:: Tasks to perform ::
(a) Write out, word for word, the part of the forum thread on a makeup collection starting with "Brushes in the white" and going on through "green Betsey bag.".
(b) Continue the forum thread on a makeup collection from the point at which it ends.

-- Start Passage to read --

# -Insert witty collection title here-



## ArsenicKiss (Dec 10, 2007)

So, I wanted to post up my entire collection, but I haven't been able to motivate myself. I went ahead and photographed where everything is living at the present. Forgive the mess, I'm a manic dpressive college student and my apartment is often victim to my worse moods.






Vintage Vuitton Traincase that I finally talked my mom into parting with. Some of my brushes are in here, along with pigment overflow, a brush or three, and my lipsticks





So, first off, we'll notice that I have a container obsession. Mac shadows are in the green container, all kinds of stuff through the plastic tower.

So, now lets add details of the pencils:
























There are also four Nars eye pencils in there that wouldn't photograph well at all. They're Kaliste, Kitty, Patmos and Black Moon (Which is one of my favorite pencils). Also, if my pictures are as bad as they look, feel free to ask any questions you want as to what there is.





Middle shelf: Make Up Forever in the red plaid bag, Nars in the white tattoo Betsey bag, my boyfriend's dop kit in the corner. 
Miscellanious stuff hanging in the MAC bag. 
Bottom Shelf: Lipstick in the grey bag, various eye products in the bronze bag, all kinds of various stuff in the hidden plastic case





Brushes in the white bag, various face products in the red bag, hair stuff in the antiquitease bag, brushes in the novel twist bag and.. almost nothing in the green Betsey bag.

Some day I'll sit down and photograph everything. Then I'll update this.


----------



## Ms. Z (Dec 10, 2007)

Nice collection!


----------



## crazeddiva (Dec 10, 2007)

That Louis traincase is amazing...

Is that Stewie forom Family Guy behind it?


----------



## ArsenicKiss (Dec 10, 2007)

Yah, that's Stewie, and then the black and white thing down in the corner of the picture by the lamp base is Brian. Boyfriend and I won them at Dave and Busters a while ago.


----------



## CaraAmericana (Dec 10, 2007)

Damn! I want to see all those pencils in the second pics better. Those colors look fun.


----------



## user46 (Dec 11, 2007)

um. i need that vuitton traincase. lol


----------



## frocher (Dec 11, 2007)

Nice collection, I love the vintage traincase.


----------



## nunu (Dec 11, 2007)

nice collection


----------



## glam8babe (Dec 11, 2007)

very nice i love the louis and juicy


----------



## thelove4tequila (Dec 11, 2007)

-- End Passage to read --
-- Start Data listing --

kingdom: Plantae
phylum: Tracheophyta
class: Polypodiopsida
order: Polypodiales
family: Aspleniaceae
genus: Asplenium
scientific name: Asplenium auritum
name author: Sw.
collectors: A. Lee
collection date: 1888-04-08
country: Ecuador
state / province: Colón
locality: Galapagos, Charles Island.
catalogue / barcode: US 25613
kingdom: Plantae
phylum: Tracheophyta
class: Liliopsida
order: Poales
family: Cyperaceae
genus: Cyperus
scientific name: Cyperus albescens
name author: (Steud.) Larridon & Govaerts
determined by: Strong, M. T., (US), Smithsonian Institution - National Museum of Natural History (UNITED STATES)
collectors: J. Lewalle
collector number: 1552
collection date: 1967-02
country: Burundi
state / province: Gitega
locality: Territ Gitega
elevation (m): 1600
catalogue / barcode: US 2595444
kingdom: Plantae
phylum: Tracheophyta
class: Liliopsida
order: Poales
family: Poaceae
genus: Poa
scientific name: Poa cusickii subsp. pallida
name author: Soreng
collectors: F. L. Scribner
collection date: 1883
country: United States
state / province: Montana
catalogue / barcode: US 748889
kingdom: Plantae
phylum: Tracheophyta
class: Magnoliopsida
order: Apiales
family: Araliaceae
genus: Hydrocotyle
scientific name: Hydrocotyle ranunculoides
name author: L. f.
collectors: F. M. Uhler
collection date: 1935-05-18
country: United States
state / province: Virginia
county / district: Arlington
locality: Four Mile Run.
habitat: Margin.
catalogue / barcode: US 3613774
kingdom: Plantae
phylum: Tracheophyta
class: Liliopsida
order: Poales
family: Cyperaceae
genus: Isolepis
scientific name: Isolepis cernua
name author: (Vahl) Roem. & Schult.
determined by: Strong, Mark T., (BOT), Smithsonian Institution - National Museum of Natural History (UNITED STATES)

-- End Data listing --

:: Task responses ::
(a)
Brushes in the white bag, various face products in the red bag, hair stuff in the antiquitease bag, brushes in the novel twist bag and.. almost nothing in the green Betsey bag.

(b)
Louis! Louis! Louis!


----------



## newagetomatoz (Dec 11, 2007)

Can I just say stellar collection?  The storage for it alone is amazing!  And did I see some paint pots in there?  I can only imagine what those containers hold!!


----------



## YvetteJeannine (Dec 11, 2007)

*Nice collection!!

I'm not trying to be smarmy (really not!)...but I really, truly think you'd fee a LOT better if you cleaned all that mess up!  It really is wondrous what a clean space can do for the soul!
	

	
	
		
		

		
		
	


	


*


----------



## ArsenicKiss (Dec 11, 2007)

Quote:

   Originally Posted by *newagetomatoz* 

 
_Can I just say stellar collection? The storage for it alone is amazing! And did I see some paint pots in there? I can only imagine what those containers hold!!_

 
Yep, there are def. some paint pots in there. (Also.. Fluidliners, CCBs, and... Well, a lot of stuff. Pictures coming, I swear.)

 Quote:

   Originally Posted by *YvetteJeannine* 

 
_*Nice collection!!*

*I'm not trying to be smarmy (really not!)...but I really, truly think you'd fee a LOT better if you cleaned all that mess up! It really is wondrous what a clean space can do for the soul!
	

	
	
		
		

		
		
	


	


*_

 

Haha, I totally understand about having a clean space, and I actually do try. I just, sort of get frustrated that my SO feels like I should do all the cleaning, and then take all the trash out, and then also clean the kitchen, and vacuum, and wash the floors, (in other words, he is COMPLETELY useless) so I get stuck being able to only motivate so far.


----------



## Hilly (Dec 11, 2007)

Those look like some rockin pencils!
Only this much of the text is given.